The violet-green swallows are back, wheeling under lowering clouds threatening more winter rain, even though the pasture grass is greening up and the spring wildflowers are defiantly blooming.  These plants are not pollinated by honeybees, but rather by beetles, bumblebees, and other animals less prone to an unusually cold, late spring.
Violet-green swallow, Tachycineta thalassina. Photo by Tom Munson

The swallows are back.  Their internal drives told them to head north into the teeth of cold wind, rain, and hail.  The day I first saw them this year was hardly in the mid-40s, with a sharp-tongued wind laying bare the fragile promise of my jacket.  I wondered if there were any airborne insects for the birds, between the cold and that wind.

These birds spend the northern hemisphere winter in South America, a long way away.

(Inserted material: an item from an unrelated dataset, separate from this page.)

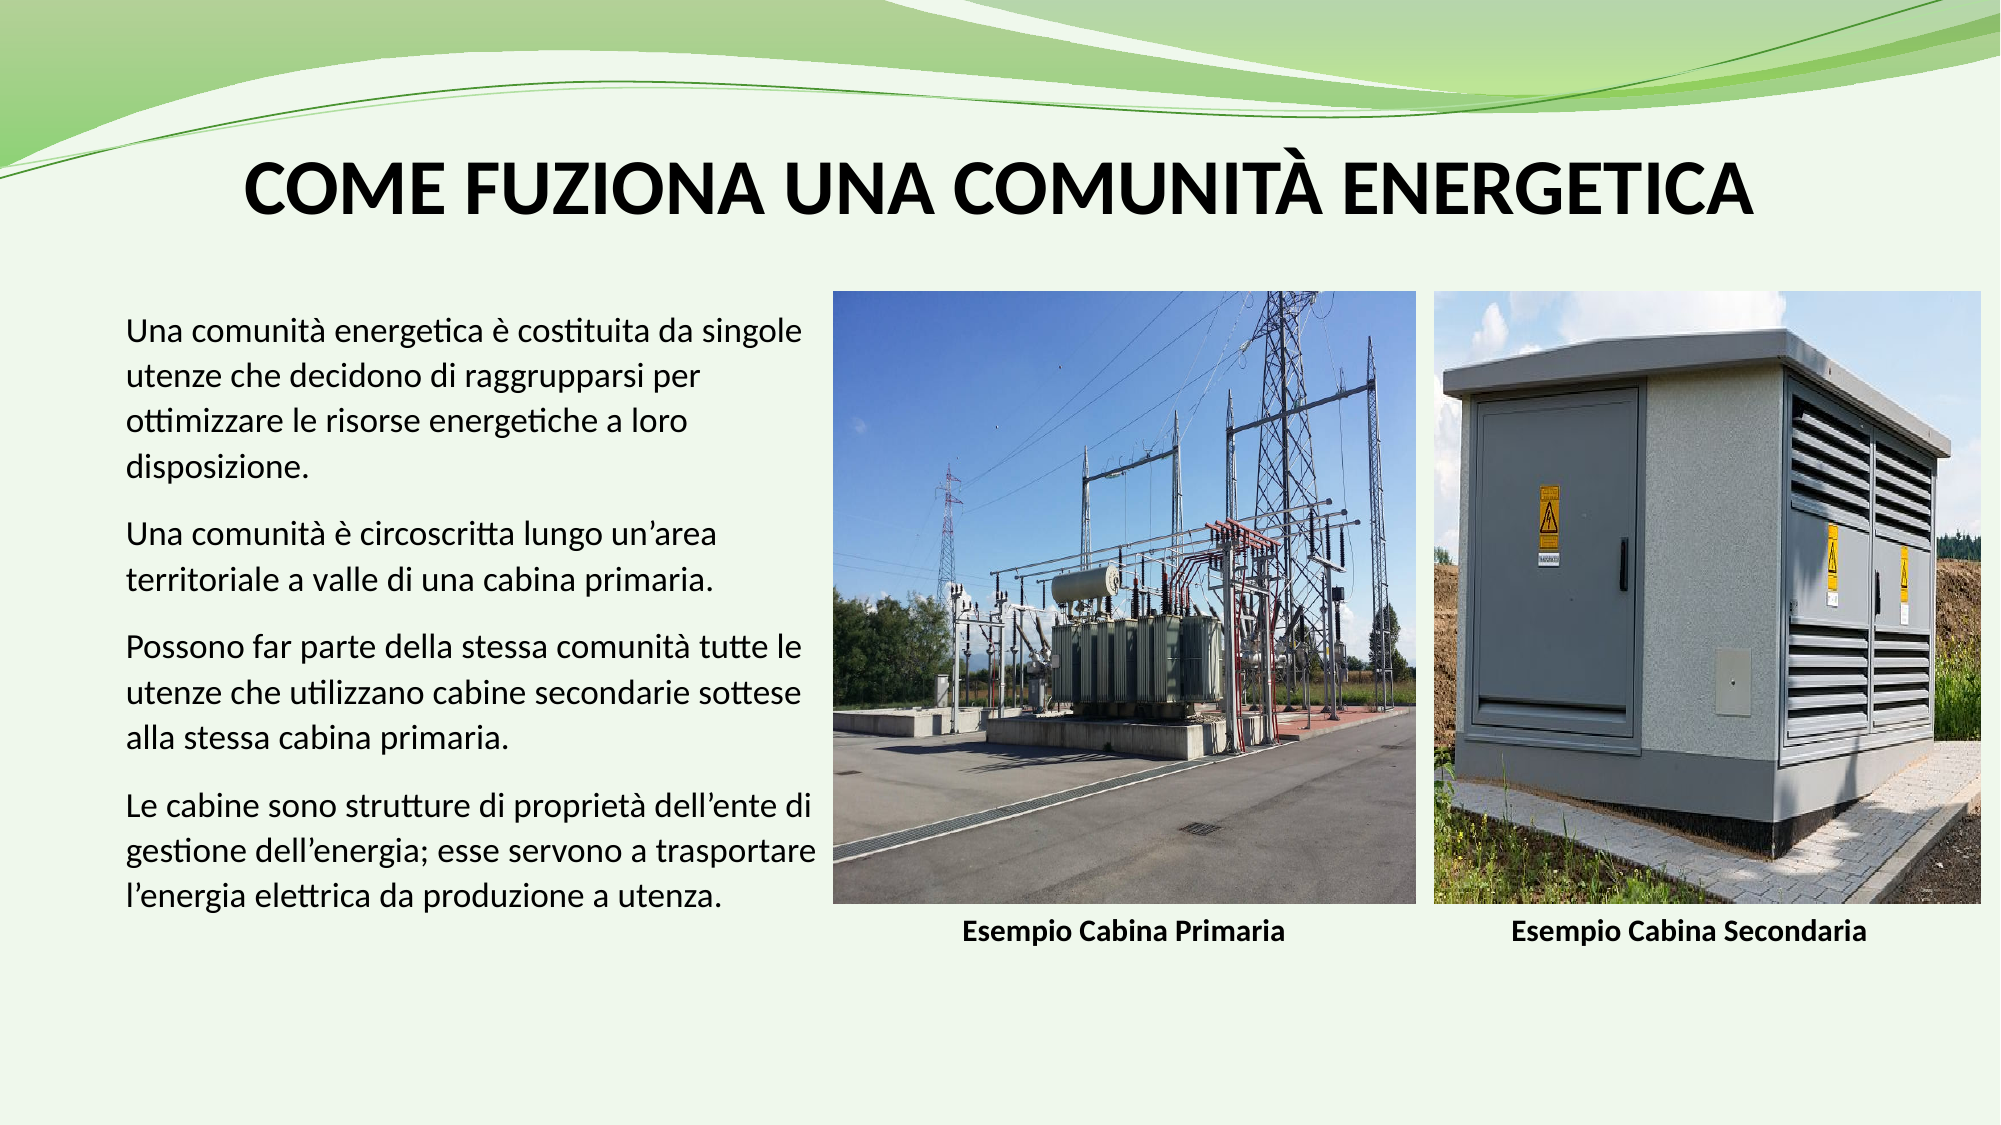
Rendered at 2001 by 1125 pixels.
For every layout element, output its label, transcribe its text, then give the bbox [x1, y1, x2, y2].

They make their way there and back again on those marvelous, fragile wings, guided by the shared hertitage twisted into the strands of their DNA.  We call it instinct, which means we don’t know how they know.  At leas, it doesn’t appear to be knowledge acquired only through the individual’s own experience.

Animal navigation has been the subject of a great deal of human curiosity and research, and we are slowly making headway in understanding the cues that animals use when traveling over vast differences.  Recent work with loggerhead sea turtle hatchlings suggest that the hatchlings use magnetic forces in the earth to find their way, both with respect to latitude, their north-south position, and longitude, their east-west position.  The magnetic field isn’t consistent particularly on the east-west gradient, but the variation through space may be sufficient for the hatchling turtles to recognize their position and make their huge circuit of the Sargasso Sea. 

Loggerhead sea turtle, Caretta caretta. Photo credit: NOAA

Birds also use magnetic cues to find their way.  However, their ability to navigate is also clearly influenced by their experience.  When a biologist captured and transported south-bound starlings en route from northern Europe in the Netherlands and released them in Switzerland, the adult birds compensated for the sideways shift, but the young birds did not.  Juvenile barn swallows responded to magnetic cues when skies were overcast, but didn't do so otherwise. Different birds use different methods of migration, a result of the behavior having evolved again and again. Landmarks and stars and the sun all are used to some extent.  Migrating birds travel enormous distances and risk death if they arrive in the wrong place.  No wonder they draw their navigational information from many sources.

The feat is perhaps all the more spectacular for braiding together multiple lines of evidence, experience, and instinct in a brain we are more likely to mock than admire.  However they do it, I’m glad the swallows found their way back to our pastures again.  Their astonishing flight seems more an aerial celebration than simply a means of survival.